Please count how many lines in the rows below contain the string "data", and reply with that number alone.

• • •

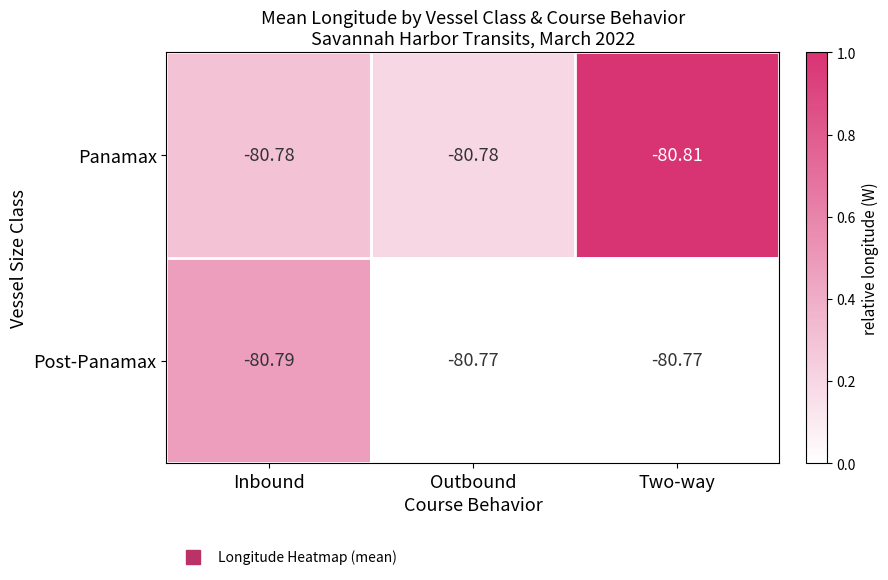

Which series has the largest total across all categories?

Post-Panamax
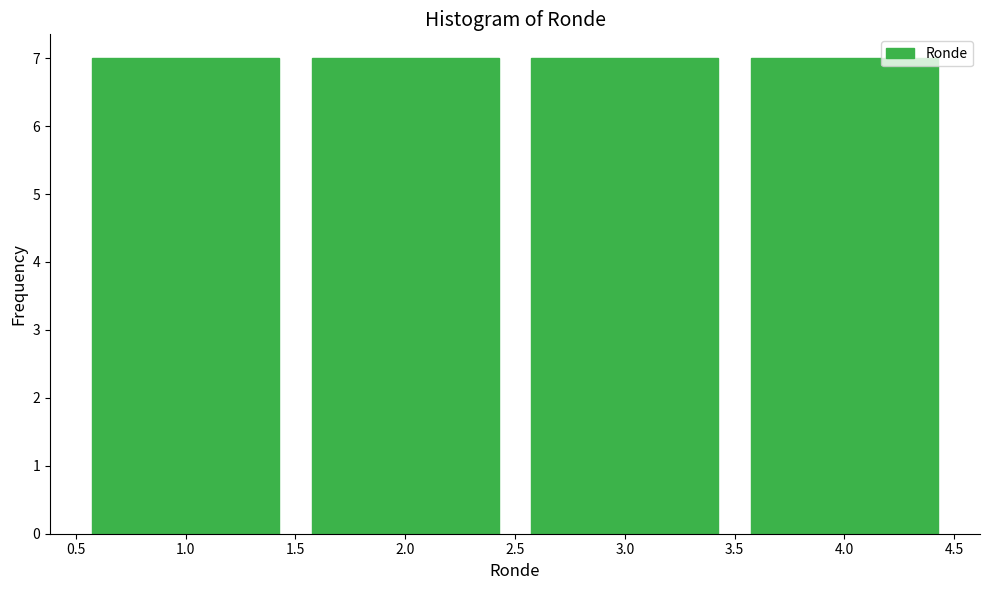

Reading left to right, list every bar in this chart as the range it spans on the x-axis followed by its height. The values are not printed on the chart, so give them approximately, as read against the axis.

0.5 to 1.5: 7
1.5 to 2.5: 7
2.5 to 3.5: 7
3.5 to 4.5: 7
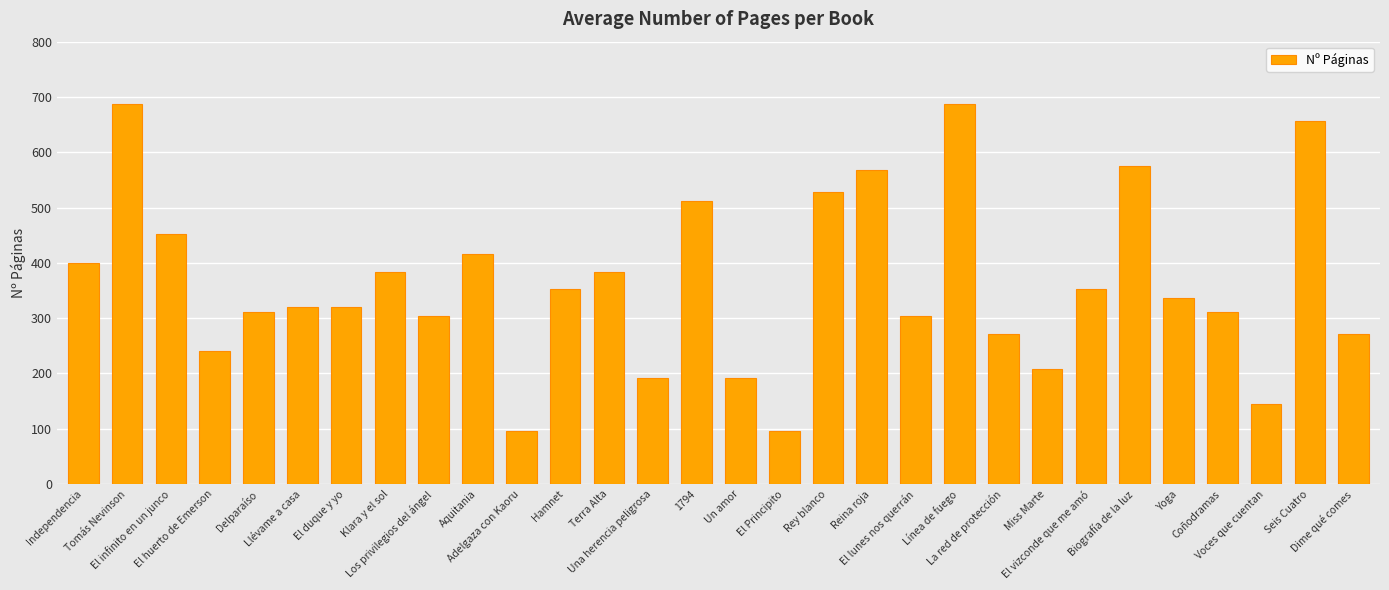

True or false: the data shows 249 at Voces que cuentan.

False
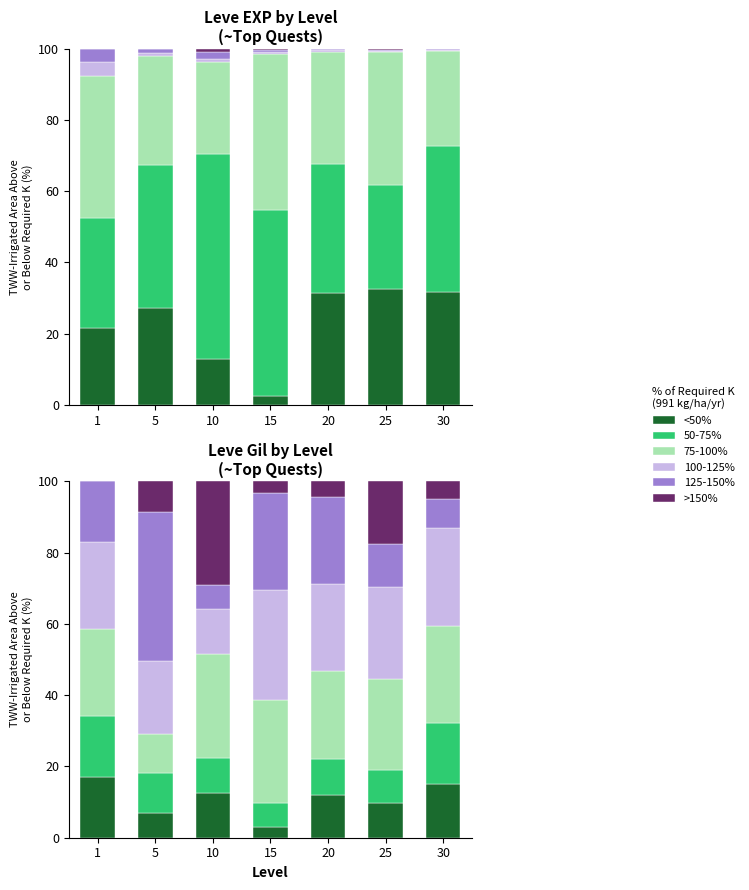

How many values in the 100-125% series are below 24?

2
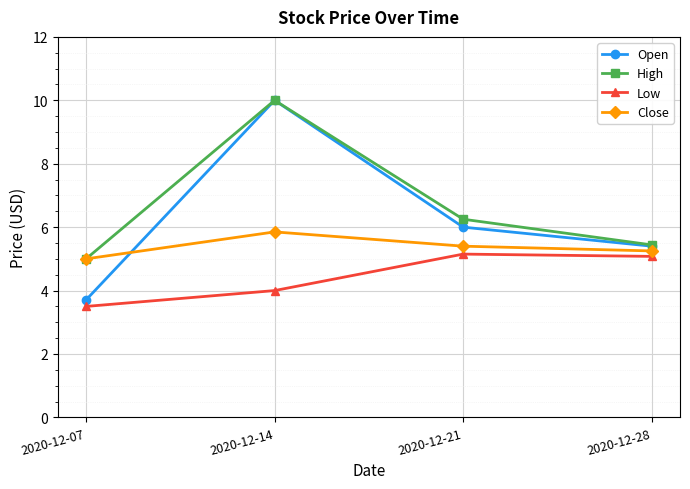

What is the sum of the Open values at 2020-12-07 and 2020-12-21?

9.7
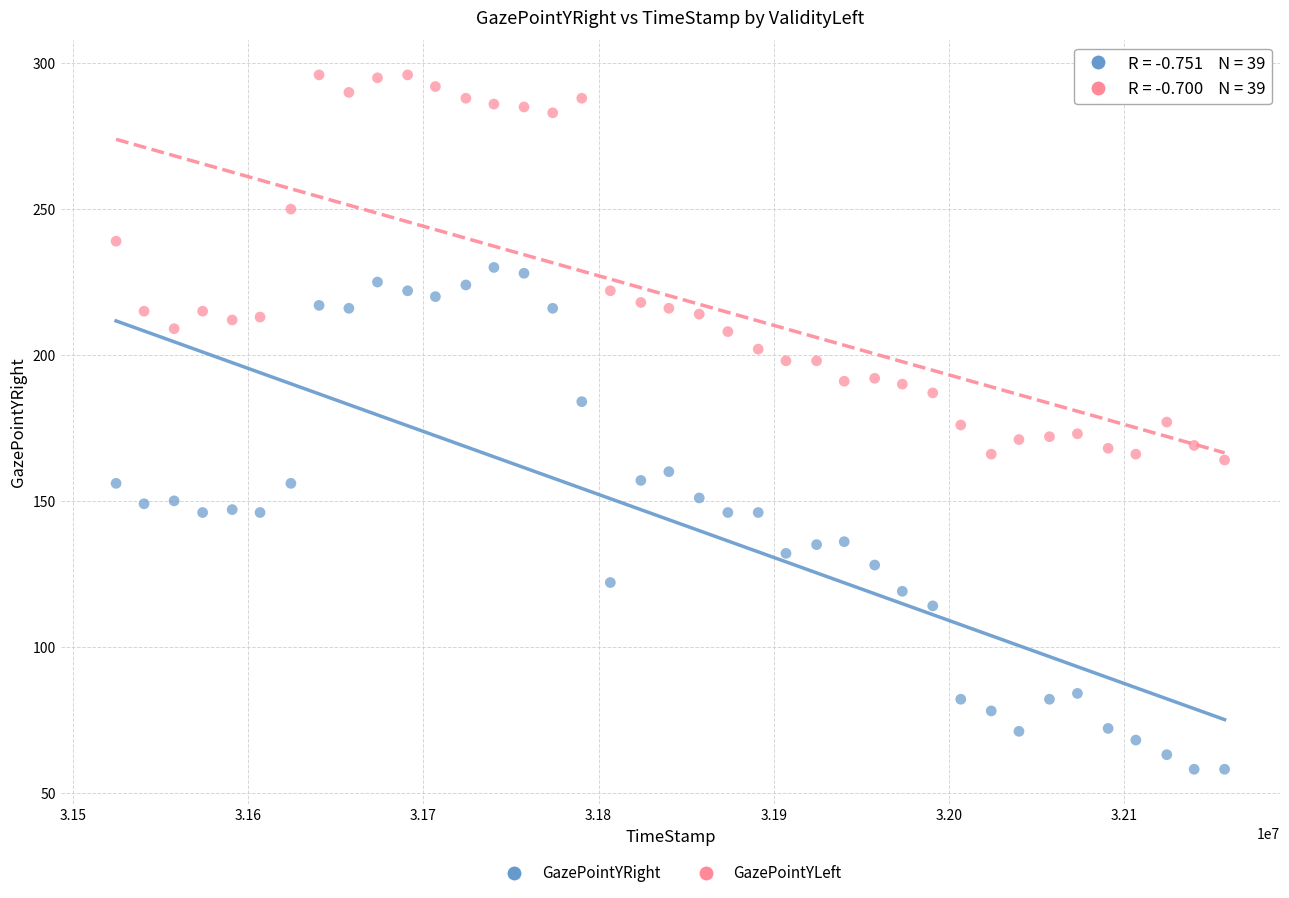

Across all data points, what is the range of X values (max minus min)?

632569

• • •

» Task response:
2